The Florida primary is neck-and-neck, and both Newt Gingrich and Mitt Romney are hoping that solid debate performances tonight could swing the race in their favour.
Another thing that could push one of them over the edge? A nice endorsement.
Too bad nobody wants to do it.
In an election where everyone from Todd Palin to Chuck Norris has picked favourites, it’s noteworthy when prominent political figures pass up the opportunity to endorse.
In Florida, three have done so.
But Florida isn’t the only place where politicians have declined to weigh in. Whether from indecisiveness or a desire to avoid making political enemies, we’ve missed some major endorsements.

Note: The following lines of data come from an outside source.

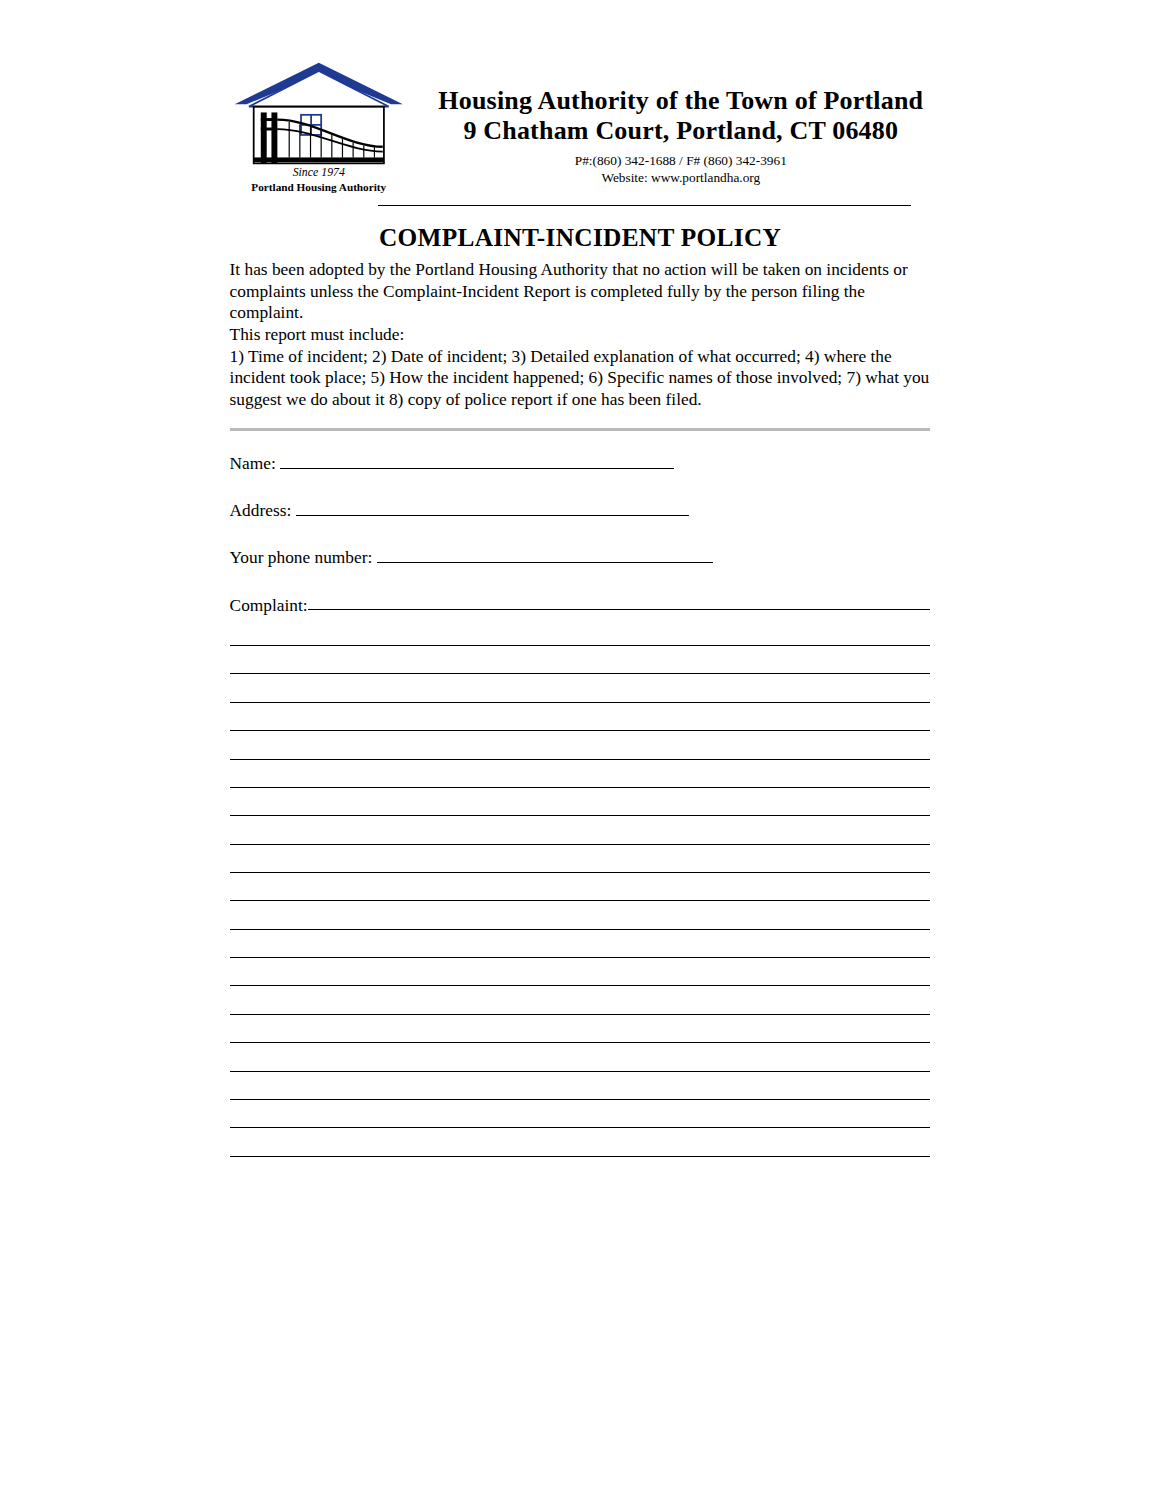Since 1974 Portland Housing Authority
Housing Authority of the Town of Portland
9 Chatham Court, Portland, CT 06480
P#:(860) 342-1688 / F# (860) 342-3961
Website: www.portlandha.org
COMPLAINT-INCIDENT POLICY
It has been adopted by the Portland Housing Authority that no action will be taken on incidents or complaints unless the Complaint-Incident Report is completed fully by the person filing the complaint.
This report must include:
1) Time of incident; 2) Date of incident; 3) Detailed explanation of what occurred; 4) where the incident took place; 5) How the incident happened; 6) Specific names of those involved; 7) what you suggest we do about it 8) copy of police report if one has been filed.
Name:
Address:
Your phone number:
Complaint:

Marco Rubio is one of the most popular people in the Sunshine State, and his connection to the Hispanic community makes his endorsement highly valuable in Florida. But the junior Senator is staying out of this one, offering as justification that many of the candidates have been helpful to him in the past.
Florida Governor Rick Scott will not announce his favourite candidate, but that might be for the best. He is unpopular in his state, and his endorsement might do more harm than good.
Former Florida Governor Jeb Bush's endorsement is in high demand, but he is determined to remain neutral.
Jim DeMint, the South Carolina Senator and Tea Party champion, endorsed Mitt Romney in 2008, but said he would do no such thing in advance of the South Carolina primary.
Mike Huckabee won the Iowa primary in 2008, but he wouldn't offer any candidate a boost in this past Iowa caucus because he said he had not decided which candidate he liked best. The former Governor of Arkansas indicated he probably won't make an endorsement in the future.
Tim Scott, a popular South Carolina congressman, said he would not endorse a candidate before the primary in his state. But he did predict that Newt Gingrich would win, which could have impacted the decision of some voters.
Everyone wanted Steve King's endorsement in Iowa, especially Rick Perry and Michelle Bachmann. After weighing whether to throw his support behind a candidate, King ultimately declined.